Wetter Nach der Sturmflut kam der Winter


Schneematsch statt "Puderzucker" im Harz, geplatzter Saisonauftakt auf der Zugspitze, aber Ski und Rodel gut in Sachsen: Winterliche Postkartenidylle gab es am Wochenende nur selten. Unerwartet früh und heftig kehrte der Winter in Österreich ein und sorgte für erhöhte Lawinengefahr.

Nach der großen Sturmflut vom Freitag ist an der Nordseeküste ist nun in ganz Deutschland der Winter eingekehrt. Vor allem in den Alpen und Mittelgebirgen, aber auch in Norddeutschland haben Schnee und Hagel am Wochenende zu Verkehrsbehinderungen und zahlreichen Unfällen geführt.

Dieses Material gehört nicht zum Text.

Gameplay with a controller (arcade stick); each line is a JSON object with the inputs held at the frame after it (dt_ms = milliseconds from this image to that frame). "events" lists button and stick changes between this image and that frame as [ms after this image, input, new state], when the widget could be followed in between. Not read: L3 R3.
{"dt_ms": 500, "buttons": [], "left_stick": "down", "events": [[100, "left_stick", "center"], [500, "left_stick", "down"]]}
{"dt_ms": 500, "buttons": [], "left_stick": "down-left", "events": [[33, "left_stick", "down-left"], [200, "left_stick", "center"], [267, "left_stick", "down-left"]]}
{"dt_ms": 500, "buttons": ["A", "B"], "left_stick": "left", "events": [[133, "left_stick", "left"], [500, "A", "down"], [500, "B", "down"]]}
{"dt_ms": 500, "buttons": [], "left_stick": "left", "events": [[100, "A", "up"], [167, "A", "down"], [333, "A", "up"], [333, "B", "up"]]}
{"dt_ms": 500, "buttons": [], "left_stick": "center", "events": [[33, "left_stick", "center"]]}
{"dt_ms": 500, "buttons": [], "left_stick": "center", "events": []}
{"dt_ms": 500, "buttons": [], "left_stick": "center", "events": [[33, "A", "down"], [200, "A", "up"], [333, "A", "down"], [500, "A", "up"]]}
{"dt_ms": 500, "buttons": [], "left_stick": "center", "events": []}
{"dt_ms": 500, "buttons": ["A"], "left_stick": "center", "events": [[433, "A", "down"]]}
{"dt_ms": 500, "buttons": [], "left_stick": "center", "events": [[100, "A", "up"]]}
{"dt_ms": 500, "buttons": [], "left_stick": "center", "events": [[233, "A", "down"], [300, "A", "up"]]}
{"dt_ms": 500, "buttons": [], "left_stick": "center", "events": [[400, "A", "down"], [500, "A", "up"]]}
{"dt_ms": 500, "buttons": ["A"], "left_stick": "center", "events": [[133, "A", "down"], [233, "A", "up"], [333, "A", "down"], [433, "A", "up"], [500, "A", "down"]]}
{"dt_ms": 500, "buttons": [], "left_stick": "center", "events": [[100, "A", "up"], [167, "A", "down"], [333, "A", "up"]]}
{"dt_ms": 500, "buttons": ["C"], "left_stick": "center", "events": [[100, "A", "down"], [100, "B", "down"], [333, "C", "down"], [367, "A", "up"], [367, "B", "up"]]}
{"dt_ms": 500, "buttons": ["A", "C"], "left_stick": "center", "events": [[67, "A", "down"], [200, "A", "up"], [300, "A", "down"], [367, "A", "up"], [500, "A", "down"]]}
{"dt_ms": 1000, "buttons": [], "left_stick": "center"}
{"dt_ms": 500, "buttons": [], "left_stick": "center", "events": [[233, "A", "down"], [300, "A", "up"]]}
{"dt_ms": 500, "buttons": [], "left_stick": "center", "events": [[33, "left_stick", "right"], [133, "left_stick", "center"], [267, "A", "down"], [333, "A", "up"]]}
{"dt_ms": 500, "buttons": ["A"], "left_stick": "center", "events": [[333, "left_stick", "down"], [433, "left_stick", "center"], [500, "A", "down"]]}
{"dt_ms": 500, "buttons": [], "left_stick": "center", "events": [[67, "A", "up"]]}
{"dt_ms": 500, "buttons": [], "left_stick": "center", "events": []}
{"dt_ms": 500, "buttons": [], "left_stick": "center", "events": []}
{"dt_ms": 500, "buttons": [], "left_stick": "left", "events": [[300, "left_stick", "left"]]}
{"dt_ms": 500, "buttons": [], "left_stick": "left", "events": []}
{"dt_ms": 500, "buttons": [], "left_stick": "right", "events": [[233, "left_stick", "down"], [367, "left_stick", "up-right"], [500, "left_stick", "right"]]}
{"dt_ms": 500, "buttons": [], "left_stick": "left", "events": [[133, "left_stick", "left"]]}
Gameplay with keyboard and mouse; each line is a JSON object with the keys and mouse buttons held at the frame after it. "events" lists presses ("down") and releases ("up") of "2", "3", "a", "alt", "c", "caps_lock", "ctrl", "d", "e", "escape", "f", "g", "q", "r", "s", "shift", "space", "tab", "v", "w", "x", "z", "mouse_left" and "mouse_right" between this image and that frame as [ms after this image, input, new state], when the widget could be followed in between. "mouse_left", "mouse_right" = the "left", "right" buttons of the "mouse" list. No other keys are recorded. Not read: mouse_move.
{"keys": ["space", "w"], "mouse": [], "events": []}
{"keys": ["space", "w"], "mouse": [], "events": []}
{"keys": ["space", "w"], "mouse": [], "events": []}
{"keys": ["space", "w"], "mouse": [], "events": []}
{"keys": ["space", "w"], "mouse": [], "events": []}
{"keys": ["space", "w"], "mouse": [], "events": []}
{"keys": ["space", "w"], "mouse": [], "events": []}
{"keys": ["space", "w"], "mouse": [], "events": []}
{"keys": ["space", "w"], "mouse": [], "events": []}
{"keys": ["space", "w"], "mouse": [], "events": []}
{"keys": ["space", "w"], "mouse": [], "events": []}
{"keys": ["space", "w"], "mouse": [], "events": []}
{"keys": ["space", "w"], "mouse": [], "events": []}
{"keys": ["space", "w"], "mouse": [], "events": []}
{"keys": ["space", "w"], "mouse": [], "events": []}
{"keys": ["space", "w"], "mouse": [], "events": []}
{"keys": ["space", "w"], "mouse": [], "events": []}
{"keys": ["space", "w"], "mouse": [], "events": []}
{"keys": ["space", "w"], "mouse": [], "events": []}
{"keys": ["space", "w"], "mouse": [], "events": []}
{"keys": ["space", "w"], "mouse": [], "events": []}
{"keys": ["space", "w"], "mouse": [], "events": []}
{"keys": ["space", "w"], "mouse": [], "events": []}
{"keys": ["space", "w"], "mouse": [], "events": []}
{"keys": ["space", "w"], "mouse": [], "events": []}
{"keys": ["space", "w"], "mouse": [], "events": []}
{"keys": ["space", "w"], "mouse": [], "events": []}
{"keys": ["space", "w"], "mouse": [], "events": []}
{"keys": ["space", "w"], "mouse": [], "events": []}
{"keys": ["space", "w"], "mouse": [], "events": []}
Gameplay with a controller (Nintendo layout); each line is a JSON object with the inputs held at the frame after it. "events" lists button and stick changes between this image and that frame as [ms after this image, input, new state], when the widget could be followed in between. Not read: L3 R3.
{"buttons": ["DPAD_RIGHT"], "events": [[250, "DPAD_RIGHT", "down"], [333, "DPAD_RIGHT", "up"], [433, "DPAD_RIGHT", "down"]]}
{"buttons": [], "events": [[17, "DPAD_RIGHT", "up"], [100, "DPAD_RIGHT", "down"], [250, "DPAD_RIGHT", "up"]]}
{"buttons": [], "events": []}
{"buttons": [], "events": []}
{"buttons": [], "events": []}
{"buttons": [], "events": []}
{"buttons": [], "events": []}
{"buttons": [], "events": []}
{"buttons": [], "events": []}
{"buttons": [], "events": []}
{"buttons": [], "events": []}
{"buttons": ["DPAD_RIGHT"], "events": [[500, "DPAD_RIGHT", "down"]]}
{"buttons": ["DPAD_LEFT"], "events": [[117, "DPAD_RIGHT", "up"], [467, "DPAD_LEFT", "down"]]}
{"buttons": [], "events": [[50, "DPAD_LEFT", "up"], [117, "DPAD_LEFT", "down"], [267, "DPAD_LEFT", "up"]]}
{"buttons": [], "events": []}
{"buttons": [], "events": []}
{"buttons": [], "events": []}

Allein in der Nacht zum Sonntag fielen in den Bergen bis zu 40 Zentimeter Schnee, örtlich gab es schwere Sturmböen. Auf dem Brocken betrug die Schneehöhe am Sonntag bereits einen halben Meter, auf der Zugspitze wurde 1,60 Meter gemessen. Auch in der Hauptstadt fiel der erste Schnee dieses Herbstes: Am Samstagnachmittag verfärbte sich der Himmel in Windeseile bleigrau, dann schneite es kräftig. Auf dem Rasen im Regierungsviertel blieben die ersten Schneeflocken liegen. Der Sonntag brachte den Berlinern dann Schneeflocken satt.

Im Hochschwarzwald fielen zwischen 20 und 30 Zentimeter Schnee. Während Räumarbeiten auf der schneebedeckten Feldberg-Passhöhe rutschte am Sonntag ein Schneepflug von der Straße. Das schwere Fahrzeug stürzte eine Böschung hinab, prallte gegen einen Baum und blieb auf dem Dach liegen. Der Fahrer wurde leicht verletzt. Die Autobahn 8 südlich von München wurde am Samstag gesperrt, nachdem ein Sattelzug bei schweren Schneeverwehungen in einen Pkw krachte. Der Fahrer kam ins Krankenhaus. Das Polizeipräsidium Oberbayern zählte allein am Samstagvormittag 33 Unfälle mit vier Schwer- und 12 Leichtverletzten. Auch auf der A 20 Richtung Lübeck und Rostock kam es wegen plötzlicher Hagelfälle zu Glätte und vielen Unfällen, ein Mensch wurde schwer verletzt.

Auf Helgoland verschwanden 1.100 Meter Badestrand

Österreich versank am Wochenende im Schnee: In Vorarlberg fiel bis zu eineinhalb Meter, die Nobel-Skiorte Lech und Zürs am Arlberg waren von der Außenwelt abgeschnitten. Hohe Lawinengefahr bestand in Oberösterreich und Salzburg. Auch den Schweizer Alpen bescherte der Wintereinbruch eine dicke Schneedecke.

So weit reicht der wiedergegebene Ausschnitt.